Alt Kiracının Yükümlülükleri
- Kullanım Hakkının Sınırlılığı: Alt kiracı, kiralananı, asıl kira sözleşmesinde belirtilen amaca uygun olarak kullanmakla yükümlüdür.
- Tahliye Yükümlülüğü: Asıl kira sözleşmesinin sona ermesiyle birlikte, alt kiracı kiralananı boşaltmak zorundadır.
Kiraya Verenin Yükümlülükleri
- Alt Kiracıya Karşı Doğrudan Talep Hakkı: Kiraya verenin alt kiracıya karşı doğrudan bir kira ilişkisi olmamasına rağmen, Türk Borçlar Kanunu'nun 322/3 maddesi uyarınca, kiralananı sözleşmeye aykırı kullanan alt kiracıya karşı doğan zararın giderilmesi için dava açma hakkı vardır.

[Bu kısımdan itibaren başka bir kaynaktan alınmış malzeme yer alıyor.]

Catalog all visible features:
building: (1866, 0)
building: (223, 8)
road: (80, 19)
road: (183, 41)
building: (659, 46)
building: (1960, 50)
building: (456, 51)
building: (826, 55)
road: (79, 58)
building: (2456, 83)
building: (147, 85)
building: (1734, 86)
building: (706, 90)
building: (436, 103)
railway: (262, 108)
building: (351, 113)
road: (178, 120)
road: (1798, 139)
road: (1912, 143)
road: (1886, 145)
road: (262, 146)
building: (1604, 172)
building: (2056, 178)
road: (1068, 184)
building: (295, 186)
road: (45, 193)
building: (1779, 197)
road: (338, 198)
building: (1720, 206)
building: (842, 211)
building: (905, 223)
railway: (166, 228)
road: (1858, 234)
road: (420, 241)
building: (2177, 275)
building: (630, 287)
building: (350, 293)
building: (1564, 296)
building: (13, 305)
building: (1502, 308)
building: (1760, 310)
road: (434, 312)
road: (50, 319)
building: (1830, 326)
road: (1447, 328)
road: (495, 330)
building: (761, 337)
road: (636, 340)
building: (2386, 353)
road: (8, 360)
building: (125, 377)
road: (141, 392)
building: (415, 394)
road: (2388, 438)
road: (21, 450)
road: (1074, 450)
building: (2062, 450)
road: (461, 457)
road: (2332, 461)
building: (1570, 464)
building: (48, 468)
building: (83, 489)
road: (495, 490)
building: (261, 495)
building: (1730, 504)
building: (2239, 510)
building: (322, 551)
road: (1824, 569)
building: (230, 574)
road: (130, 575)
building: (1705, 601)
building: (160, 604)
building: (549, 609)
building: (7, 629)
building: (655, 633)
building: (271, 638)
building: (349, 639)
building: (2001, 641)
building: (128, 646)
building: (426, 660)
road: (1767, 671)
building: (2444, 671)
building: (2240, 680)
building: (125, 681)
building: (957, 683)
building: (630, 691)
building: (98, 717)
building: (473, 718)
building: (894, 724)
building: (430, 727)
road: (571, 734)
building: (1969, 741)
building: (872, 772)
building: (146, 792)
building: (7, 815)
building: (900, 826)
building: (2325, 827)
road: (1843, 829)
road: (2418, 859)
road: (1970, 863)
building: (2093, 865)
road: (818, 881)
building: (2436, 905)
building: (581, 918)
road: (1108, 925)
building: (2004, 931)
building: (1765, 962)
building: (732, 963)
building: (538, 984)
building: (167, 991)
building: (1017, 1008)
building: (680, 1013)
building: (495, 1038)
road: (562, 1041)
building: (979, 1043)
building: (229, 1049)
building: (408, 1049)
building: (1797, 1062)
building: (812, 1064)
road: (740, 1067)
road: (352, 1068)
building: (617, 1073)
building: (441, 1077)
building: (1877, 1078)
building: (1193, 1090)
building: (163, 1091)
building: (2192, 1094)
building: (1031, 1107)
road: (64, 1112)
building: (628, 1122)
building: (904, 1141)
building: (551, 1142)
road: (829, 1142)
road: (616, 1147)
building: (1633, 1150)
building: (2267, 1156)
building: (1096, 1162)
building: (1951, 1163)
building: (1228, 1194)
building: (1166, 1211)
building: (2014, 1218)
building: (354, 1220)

Sözleşmenin Şartları ve Hükümleri
Bir alt kira sözleşmesinin geçerliliği için, asıl kiracının kiraya verenden yazılı izin alması zorunludur. Yazılı izin olmaksızın yapılan alt kira sözleşmesi, kiraya veren tarafından fesih sebebi olarak görülebilir. Alt kira sözleşmesi, asıl kira sözleşmesinden bağımsızdır ancak onun süresi ve kapsamı ile sınırlıdır. Asıl kira sözleşmesinin sona ermesi veya feshedilmesi, alt kira sözleşmesini de kendiliğinden sona erdirir.
Kiraya Veren ve Alt Kiracı Arasındaki İlişki
Asıl kiraya veren ile alt kiracı arasında doğrudan bir kira sözleşmesi ilişkisi bulunmamaktadır. Ancak, Türk Borçlar Kanunu'nun 322/3 maddesine göre, asıl kiraya verenin, kiralananı sözleşmeye aykırı kullanan alt kiracıya karşı doğrudan dava açma hakkı vardır. Bu durumda, asıl kiraya veren, alt kiracının kiralanana verdiği zararların giderilmesini talep edebilir.
Alt Kiracının Tahliyesi
Asıl kira sözleşmesinin sona ermesi durumunda, alt kira sözleşmesi de sona erer ve alt kiracının kiralanandan tahliye edilmesi gerekir. Bu süreçte, kiraya veren, asıl kiracıya karşı tahliye davası açabilir. Yargıtay kararlarında, alt kiracının tahliyesinin, asıl kiracının tahliyesine bağlı olduğu ve kiraya verenin, alt kiracıya karşı doğrudan tahliye davası açamayacağı belirtilmiştir. Alt kiracının kiralananı boşaltması, asıl kiracının tahliye yükümlülüğünün bir parçasıdır.